Pontificating about sticking to 70mph does not make you right if in fact you cut up the speeding driver as the highway code also says your actions should not cause other drivers to change their speed or direction. There's the legal and textbook way to drive and there is reality. Even the police cater for this with flexibility to overlook speeding which is within 10% + 2mph of the limit. Seeing a car in the rearview mirror as you must and should have done, haring up the outside lane and still pulling out while maintaining 70mph to overtake a car of similar speed is annoying at best and potentially dangerous if you had cut up the driver behind. You could have at least sped up to pass the car as soon as possible or slowed down and stayed behind the car until it was safe to pass at the constant 70mph that you obviously are intent on sticking to. The subsequent brake testing was an overreaction, though I can fully sympathise with their annoyance at you, but to the both of you I would say two wrongs don't make a right.
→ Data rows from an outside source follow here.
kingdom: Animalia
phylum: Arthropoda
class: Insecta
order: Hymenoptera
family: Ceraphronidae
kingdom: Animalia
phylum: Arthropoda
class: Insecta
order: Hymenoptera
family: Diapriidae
I deliberately go out in stolen 4 x 4s looking for brake testers, the get such a shock when I just nudge their rear ends and speed off.. :) (its the shocked look as I pass them that gets me)
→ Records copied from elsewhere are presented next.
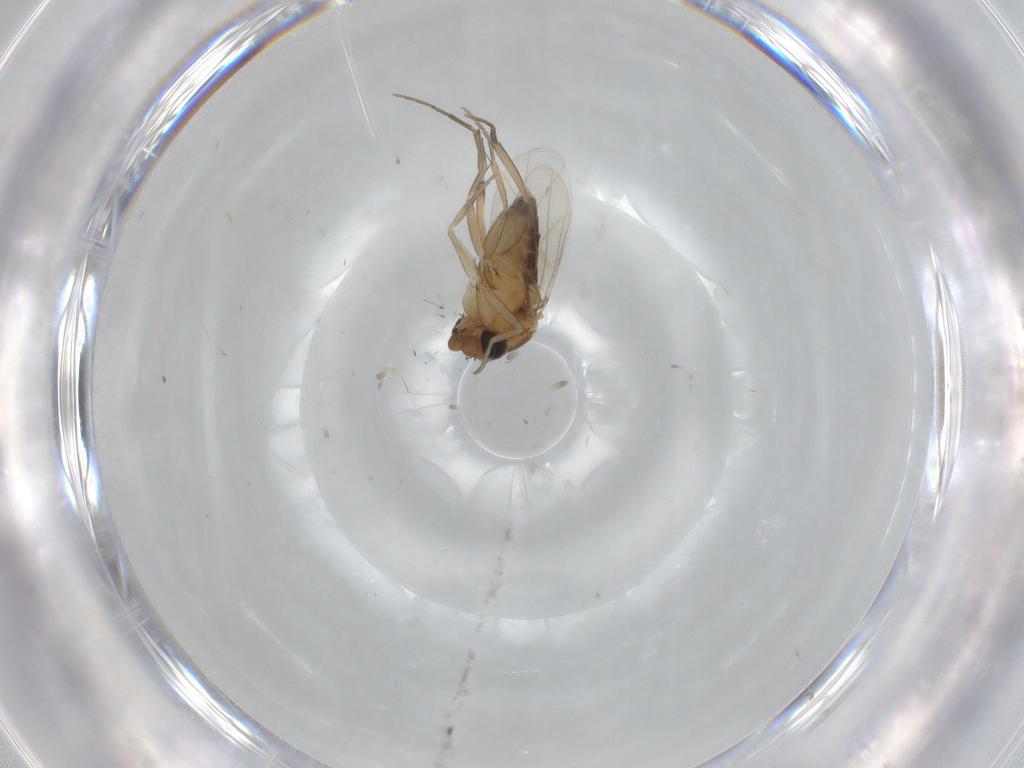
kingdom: Animalia
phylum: Arthropoda
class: Insecta
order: Diptera
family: Phoridae
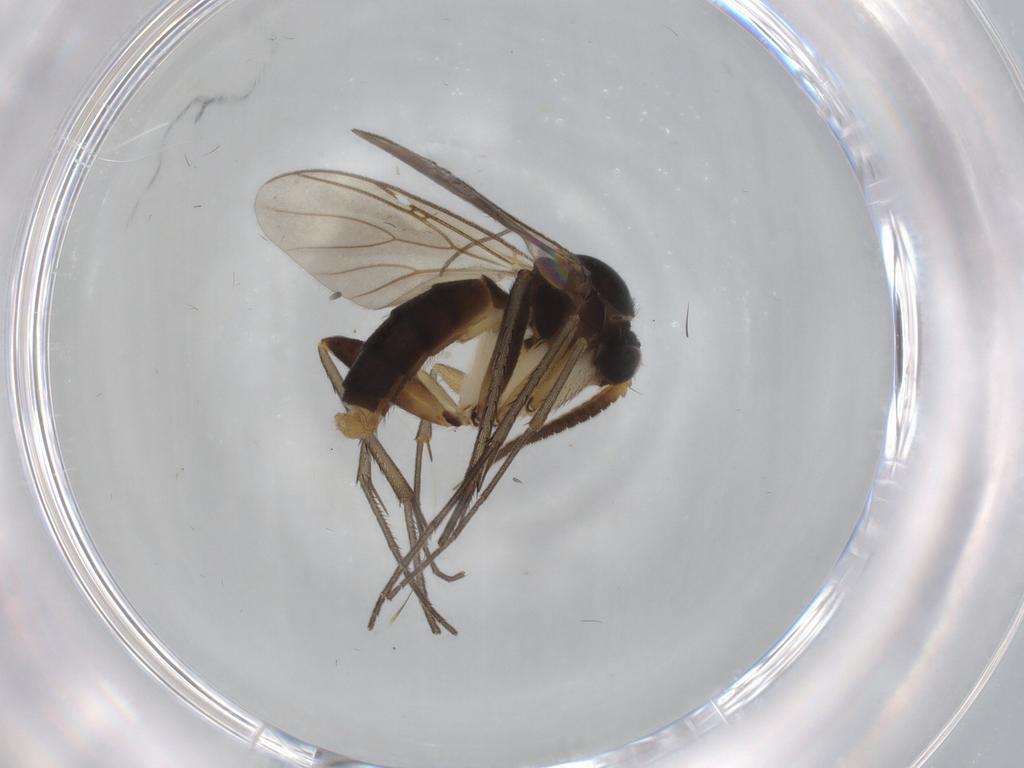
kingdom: Animalia
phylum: Arthropoda
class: Insecta
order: Diptera
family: Mycetophilidae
Pontificating about sticking to 70mph does not make you right if in fact you cut up the speeding driver as the highway code also says your actions should not cause other drivers to change their speed or direction. There's the legal and textbook way to drive and there is reality. Even the police cater for this with flexibility to overlook speeding which is within 10% + 2mph of the limit. Seeing a car in the rearview mirror as you must and should have done, haring up the outside lane and still pulling out while maintaining 70mph to overtake a car of similar speed is annoying at best and potentially dangerous if you had cut up the driver behind. You could have at least sped up to pass the car as soon as possible or slowed down and stayed behind the car until it was safe to pass at the constant 70mph that you obviously are intent on sticking to. The subsequent brake testing was an overreaction, though I can fully sympathise with their annoyance at you, but to the both of you I would say two wrongs don't make a right.